- Born: Win Myint (a) Khin Maung Win 6 February 1952 (age 74) Konzaung village, Pwintbyu Township, Magwe Division, Burma
- Other names: Win Phwe Aung Maung
- Occupation: Writer
- Spouse: Khin Khin Htoo
- Children: Phway Phway Nay Win Myint
- Parent(s): Ba Shwe Daw Thein
- Awards: National Literature Award (1992)(2002)(2010)

= Nay Win Myint =

Burmese writer

Nay Win Myint (နေဝင်းမြင့်, born 6 February 1952) is a three time Myanmar National Literature Award-winning Burmese writer. He specialises in writing novellas and translated novels and won the Myanmar National Literature Award 3 times in 1992, 2002 and 2010. For the novels Twelve Strings (ဆယ့်နှစ်ကြိုး) in 1996, 16 Small Houses (အိမ်ကလေးဆယ့်ခြောက်လုံး) in 2002 and a translation of Amitav Ghosh's The Glass Palace (ရေကန်သာ ကြာတိုင်းအေး) in 2010. He also writes under pseudonyms such as Win Phwe (ဝင်းဖွေး) and Aung Maung (အောင်မောင်း).

== Early life and family ==
He was born on 6 February 1952 in Konzaung village, Pwintbyu Township, Magwe Division, Burma (Myanmar). His wife, Khin Khin Htoo, is also a renowned writer and won the same Myanmar National Literature Award for 2002. He lives with a daughter, Phway Phway Nay Win Myint.

== Career ==
He has struggled and he has all the experiences such as singing, working in a brick factory, giving speeches and going on a lot of tours.
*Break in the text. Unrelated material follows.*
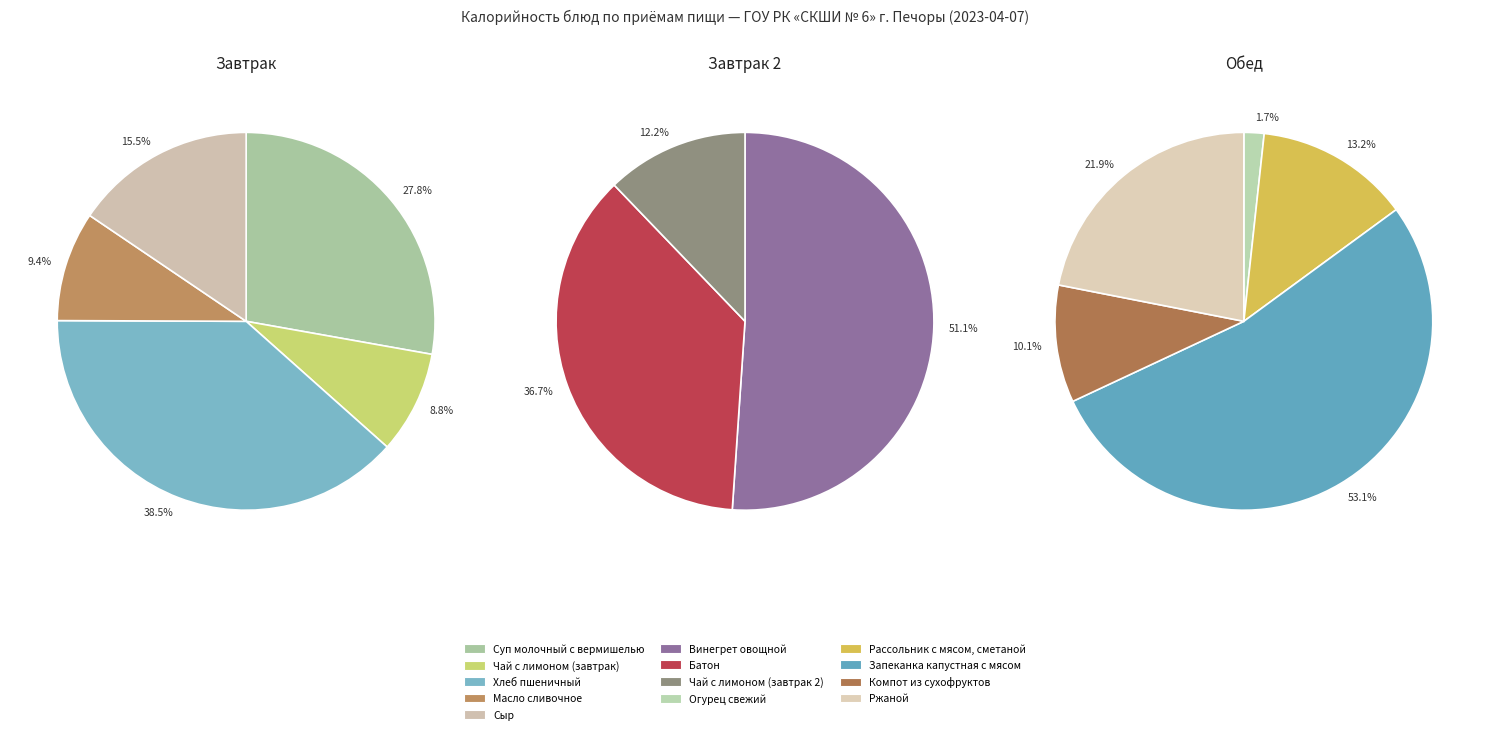

Which slice is the smallest?

Огурец свежий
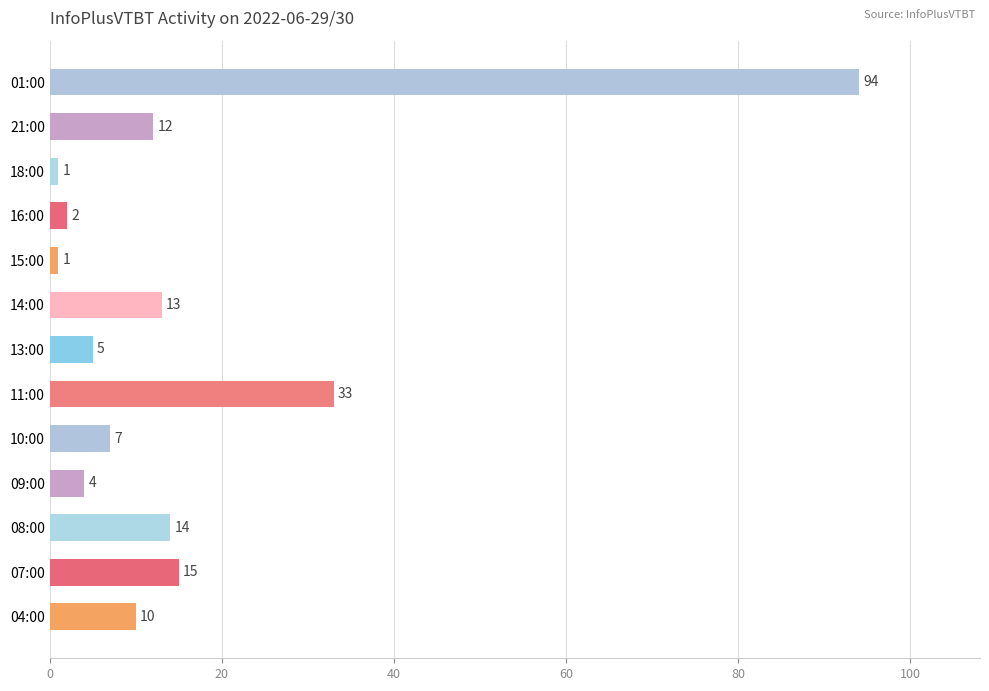

Where is the data nearest to the value 47?

11:00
Nowadays he writes novels as well as give speeches at the literature talks along with other authors and his wife. Many people admired him as their teacher. He is rated as one of the best writers in Myanmar as well as around the world. He has gone to several countries such as France, USA, China, Singapore, UAE, Thailand and Malaysia for literature works. Win Myint also worked as a journalist and has increasingly focused on environmental issues.